# Heidelberg Q83 question on Ursinus' commentary



## raydixon9 (Sep 13, 2013)

While defending the necessity of church discipline in his commentary on Q83, Ursinus states the following:

3. The power of the keys is necessary on account of the glory of God. For reproach is cast upon the name and cause of God, if all, including blasphemers and such as are notoriously wicked, are regarded as the children of God without any distinction, so as to confound the kingdom of God with that of Satan.

Here

Are we the keepers of God's glory? Surely, not. I certainly say we should defend God's holy name, but He is holy and glorious despite anything we do. Why then this phrase? What am I missing? To me it is an indictment on the church if we let blasphemers abound in the church not a hit on the glory of God. Am I just overanalyzing this?


----------



## py3ak (Sep 13, 2013)

God is glorious in himself; obviously we don't and can't have any impact on that. But glory also refers to renown. We ought to recognize God's glory. But the reality is that while the failures of the church don't render anyone excusable for not seeing God's glory, yet it often happens that our behavior obscures God's glory, not objectively, but in the estimation of sinful men.
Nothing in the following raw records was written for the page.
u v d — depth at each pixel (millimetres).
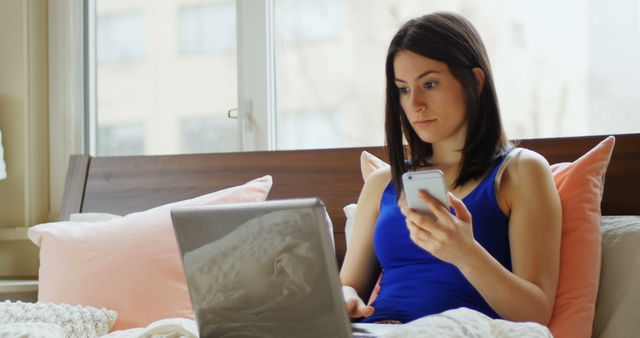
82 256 1971
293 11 2541
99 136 2867
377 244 1655
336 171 2168
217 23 2668
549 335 1102
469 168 1588
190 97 2715
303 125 2531
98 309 1763
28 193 2764
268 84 2553
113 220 2074
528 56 2215
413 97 1617
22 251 2762
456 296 1496
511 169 1552
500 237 1533
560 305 1511
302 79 2531
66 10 2822
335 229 2137
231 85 2645
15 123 2770
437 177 1297
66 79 2822
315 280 1109
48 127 2844
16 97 2770
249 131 2574
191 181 2352
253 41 2572
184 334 1237
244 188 2113
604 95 2139
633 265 1552
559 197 1593
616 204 1840
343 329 1116
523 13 2221
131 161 2463
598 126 2146
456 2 2305
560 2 2182
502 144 1616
See, for instance, Romans 2:24.


----------



## KMK (Sep 14, 2013)

From Fisher's catechism:



> Q. 7. How manifold is the glory of God?
> 
> A. Twofold; his essential and his declarative glory.
> 
> ...



So there are two parts to the glory of God: His essential glory and His declarative glory.

There are two parts to the declarative glory of God: passive and active.

Ursinus is only referring to the way God is glorified (or not) in the active declaration of His glory.


----------